═════ Material for this exercise ═════

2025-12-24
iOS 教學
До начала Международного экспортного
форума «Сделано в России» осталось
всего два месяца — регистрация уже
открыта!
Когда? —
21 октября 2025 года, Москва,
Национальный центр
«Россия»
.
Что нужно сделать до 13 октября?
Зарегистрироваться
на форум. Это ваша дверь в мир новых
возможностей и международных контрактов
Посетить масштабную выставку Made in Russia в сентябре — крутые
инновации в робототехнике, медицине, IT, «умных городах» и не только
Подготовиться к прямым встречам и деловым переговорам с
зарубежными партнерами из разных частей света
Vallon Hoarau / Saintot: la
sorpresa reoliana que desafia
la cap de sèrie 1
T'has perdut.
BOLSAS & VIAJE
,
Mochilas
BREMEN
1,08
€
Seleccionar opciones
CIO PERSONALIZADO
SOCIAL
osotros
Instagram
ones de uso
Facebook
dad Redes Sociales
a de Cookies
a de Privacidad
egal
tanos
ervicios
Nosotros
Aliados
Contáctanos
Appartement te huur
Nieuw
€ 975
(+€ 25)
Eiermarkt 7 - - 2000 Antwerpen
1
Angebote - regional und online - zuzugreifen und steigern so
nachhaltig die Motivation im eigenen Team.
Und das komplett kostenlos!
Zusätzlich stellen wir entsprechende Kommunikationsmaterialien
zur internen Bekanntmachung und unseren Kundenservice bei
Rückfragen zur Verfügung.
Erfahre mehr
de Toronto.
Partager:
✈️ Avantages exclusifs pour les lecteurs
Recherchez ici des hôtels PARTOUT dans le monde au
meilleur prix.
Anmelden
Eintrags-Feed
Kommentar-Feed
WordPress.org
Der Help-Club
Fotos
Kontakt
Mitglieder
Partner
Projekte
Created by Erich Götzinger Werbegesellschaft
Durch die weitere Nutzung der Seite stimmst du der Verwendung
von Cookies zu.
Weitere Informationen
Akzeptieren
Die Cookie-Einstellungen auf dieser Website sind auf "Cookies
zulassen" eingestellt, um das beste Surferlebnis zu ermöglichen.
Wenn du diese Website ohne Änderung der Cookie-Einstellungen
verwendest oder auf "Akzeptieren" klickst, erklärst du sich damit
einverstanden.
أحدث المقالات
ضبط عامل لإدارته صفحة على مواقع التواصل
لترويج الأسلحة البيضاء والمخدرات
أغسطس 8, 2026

═════

Working through the records, copy each line in which the word "Website" appears.

Die Cookie-Einstellungen auf dieser Website sind auf "Cookies
Wenn du diese Website ohne Änderung der Cookie-Einstellungen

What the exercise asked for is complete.